My 11 week old vizsla is going to be taking a river rapid trip and camping trip with us. He will be 4 months old then. I took him on a canoe trip and he did pretty good. He didn't want to dry in the canoe but on the way back he loved the canoe. He was cold though. I was thinking about for our trip to bring a bed with us, so he can lay down and sleep maybe. It will probably be a 5 hour canoe trip. Is there anything specific that I should do/bring on the trip?


----------



## mswhipple (Mar 7, 2011)

For about $20, maybe you could get him a dog life jacket. Just "Google" dog life jacket. This would serve the dual purpose of protecting him from drowning, and also helping him to stay warmer. 

_(Okay, maybe in the range of $20 - $50 ... I just checked.)_


----------



## R E McCraith (Nov 24, 2011)

Riv - V4 you go - make sure your V is happy in the water !!!!!!! MSW is right get a good vest - let me add - get 1 with handles - so you can lift the pup back into the canoe !!!!!!!!


----------



## Canadian Expy (Feb 27, 2013)

As a canoe tripper who wants to introduce our pup to white water tripping eventually, we have been doing gradual introductions. He is getting better and better in a canoe, but the sound of rapids causes him to become somewhat exciteable and anxious since he is not used to that sound, and movement of the canoe. Each trip we go on we try to hit some very small rapids to get him use to the sound, and movement of the canoe as it goes over them (the last thing I want him to do is to jump ship when I'm trying to control the bow o). Our boy is 2.5 years, and we have been working on it for the past 2 summers, and continue to this year. 

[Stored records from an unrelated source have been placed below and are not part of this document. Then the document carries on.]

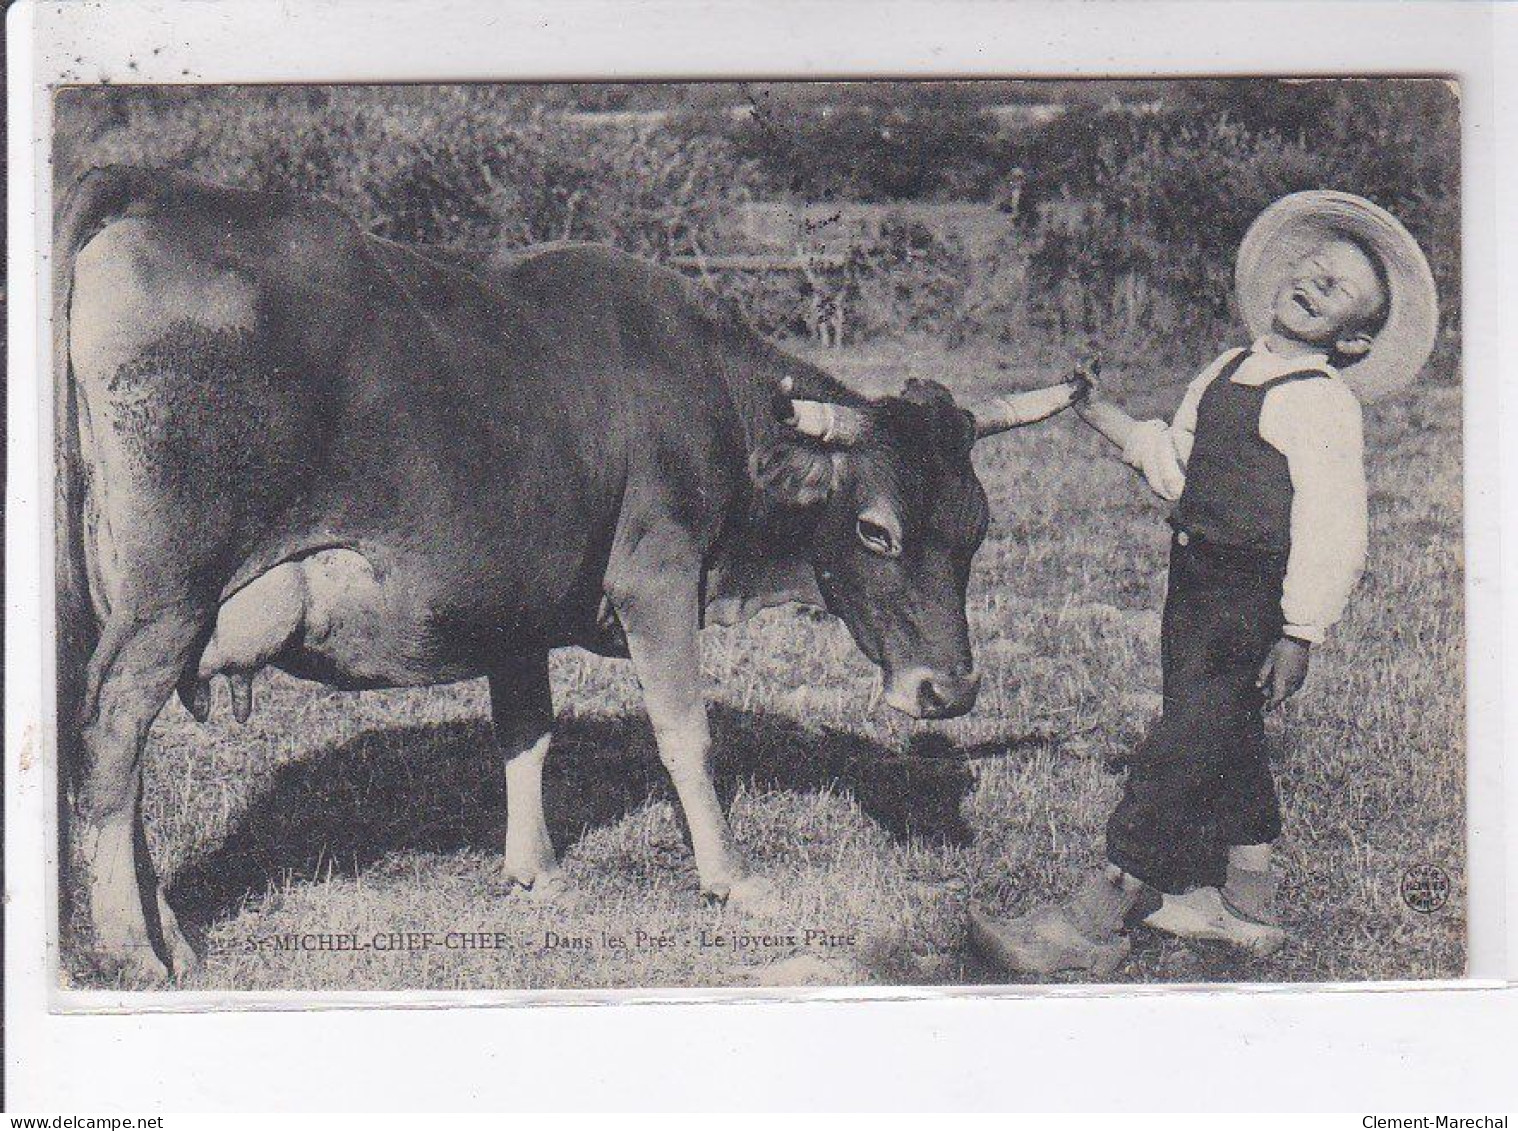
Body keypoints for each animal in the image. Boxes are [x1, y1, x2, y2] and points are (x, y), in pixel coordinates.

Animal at [53, 163, 1086, 983]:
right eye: (875, 531)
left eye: (978, 528)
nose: (949, 690)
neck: (702, 391)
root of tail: (154, 188)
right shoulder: (657, 578)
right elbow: (685, 732)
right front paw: (731, 874)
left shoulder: (512, 601)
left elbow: (527, 732)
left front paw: (536, 868)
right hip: (167, 600)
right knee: (111, 735)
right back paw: (133, 949)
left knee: (108, 748)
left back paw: (172, 935)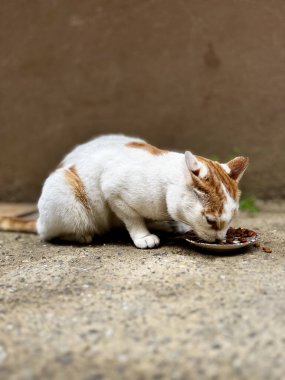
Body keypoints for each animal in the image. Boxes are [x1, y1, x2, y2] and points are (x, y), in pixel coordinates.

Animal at [0, 135, 247, 248]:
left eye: (230, 220)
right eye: (211, 221)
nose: (220, 239)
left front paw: (176, 225)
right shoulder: (113, 192)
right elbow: (133, 219)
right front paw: (143, 236)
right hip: (66, 196)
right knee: (49, 233)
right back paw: (82, 235)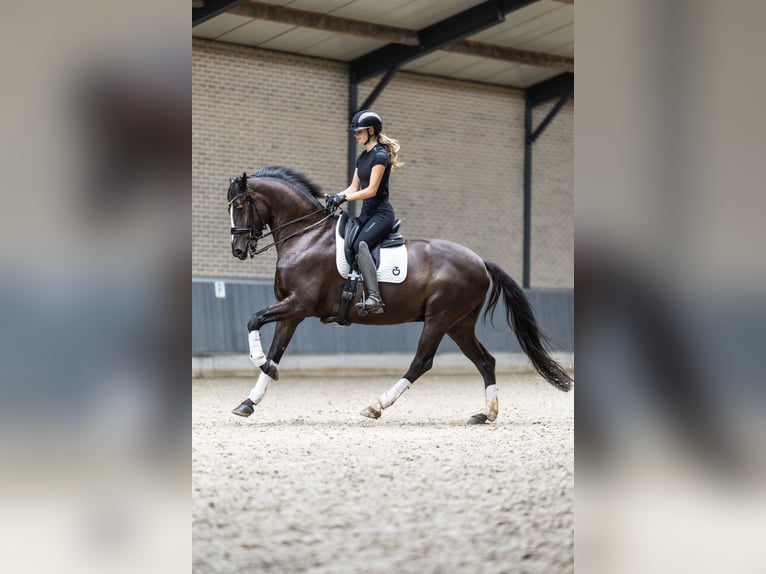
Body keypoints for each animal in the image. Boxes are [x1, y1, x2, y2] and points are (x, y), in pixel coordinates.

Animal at [227, 166, 572, 424]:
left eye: (241, 207)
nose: (238, 250)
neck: (306, 236)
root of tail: (479, 261)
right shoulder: (292, 310)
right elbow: (276, 350)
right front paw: (249, 401)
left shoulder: (299, 303)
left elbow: (253, 320)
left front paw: (260, 363)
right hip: (459, 324)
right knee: (485, 361)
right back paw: (485, 414)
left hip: (439, 319)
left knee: (422, 362)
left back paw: (376, 406)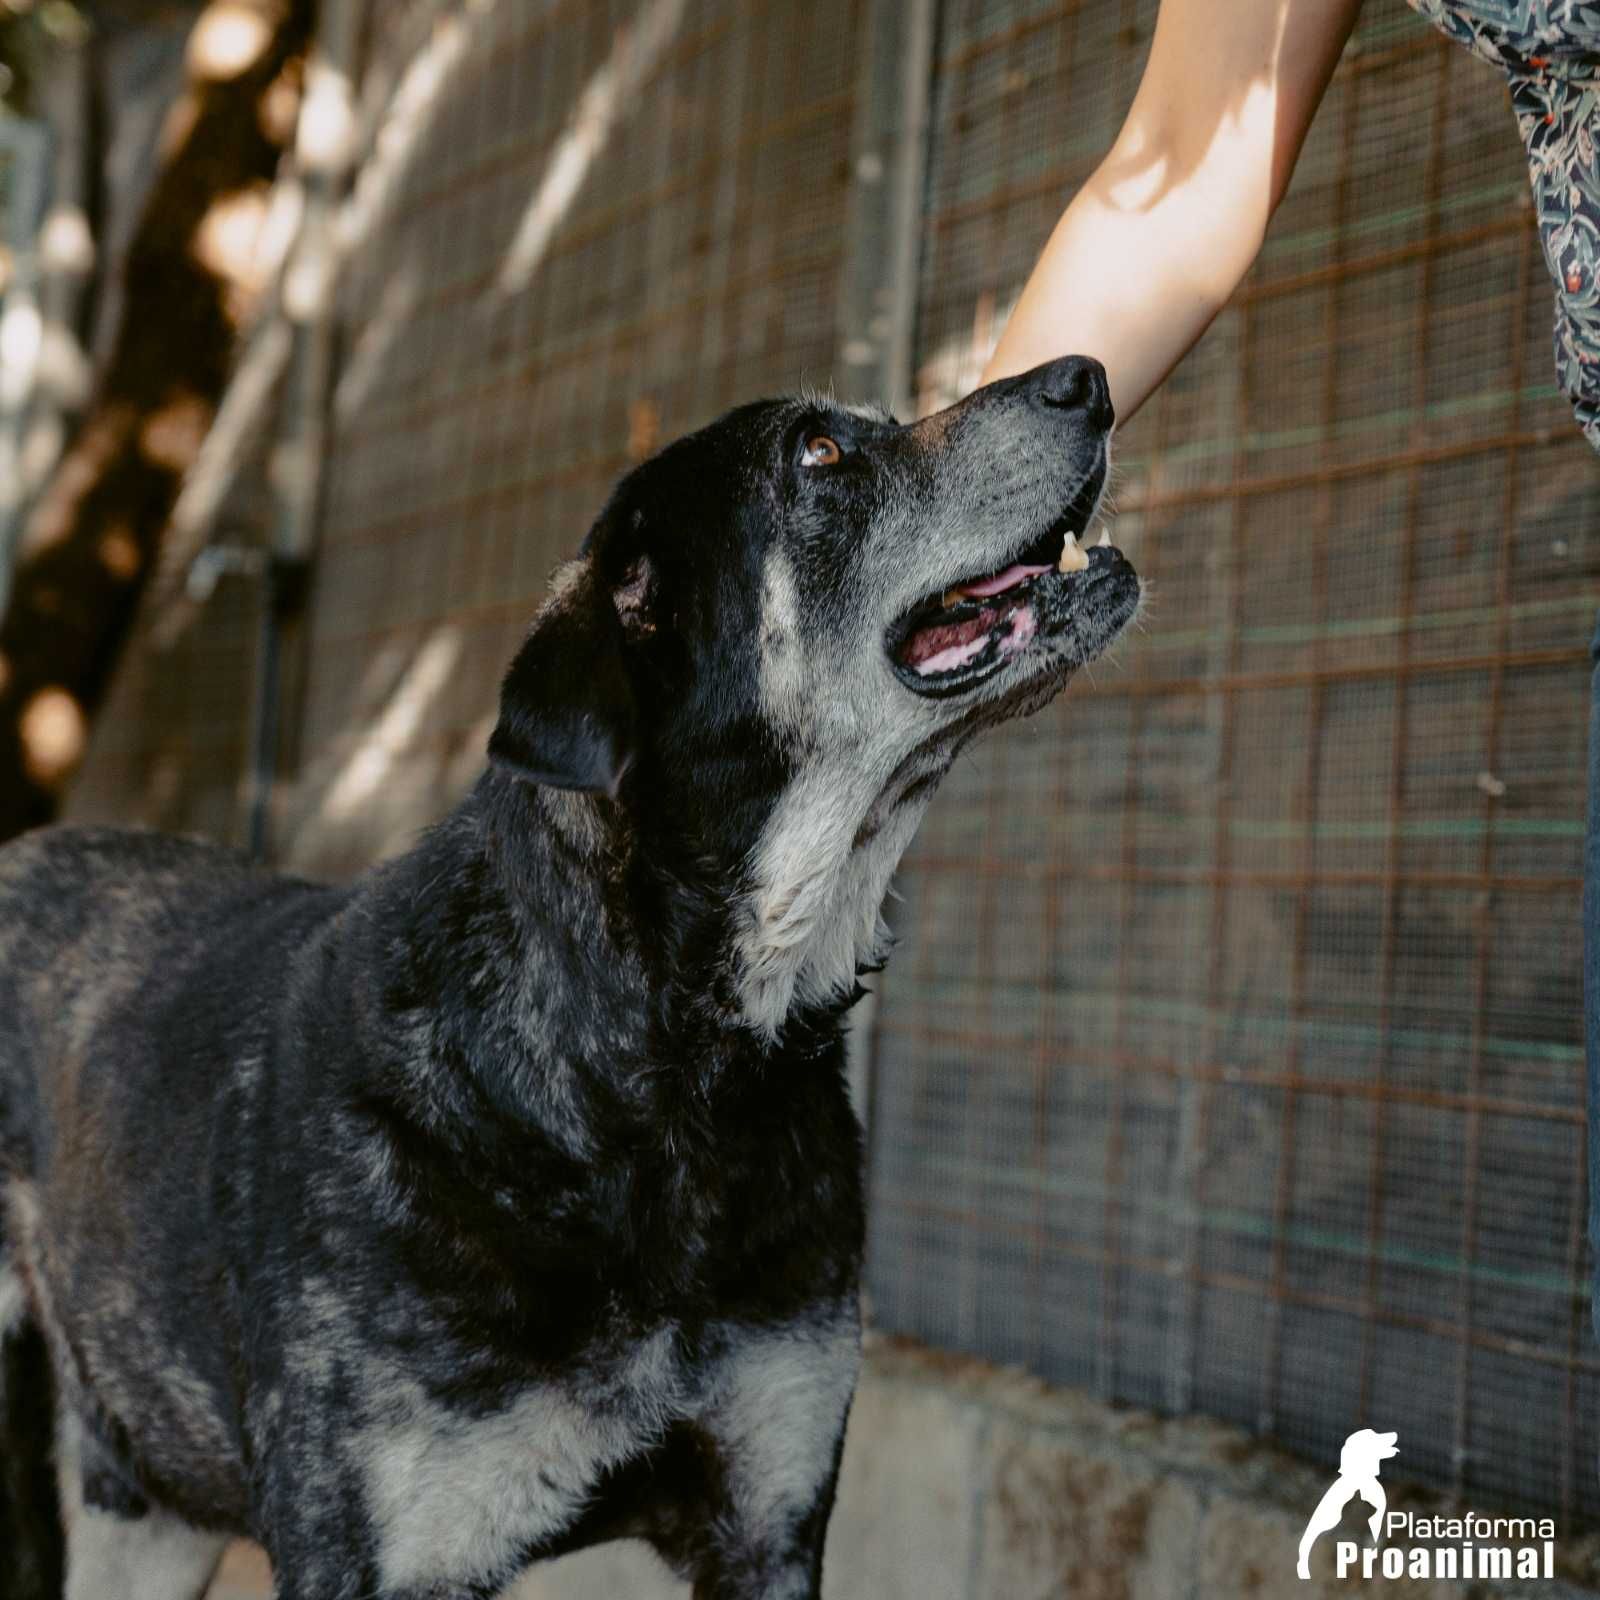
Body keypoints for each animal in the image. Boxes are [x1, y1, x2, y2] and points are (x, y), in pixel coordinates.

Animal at [3, 353, 1139, 1600]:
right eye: (819, 455)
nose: (1086, 375)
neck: (663, 1069)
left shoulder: (770, 1518)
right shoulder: (376, 1556)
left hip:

Perhaps your pup is less cautious than mine and may be fine, but I would be cautious to jump in too quickly, as the last thing you want is the pup to be fearful of something you want to do for years to come. It's easy to control a 4 months old pup in a canoe, far less so with our 65 lbs male who can easily capsize you  (our problem)

I would absolutely get a lifejacket with a handle for easy retrieval should you need it. For now since your pup is growing I would get a cheaper one, but once full grown I would invest in a quality, comfortable jacket. 

I would also get some sort of mat for the canoe that allows the dog to have traction, as this is a comfort in itself when you have a canoe that is isn't on nice flat open water. When they lose traction, they can panic. 

Good luck and let us know how it goes


----------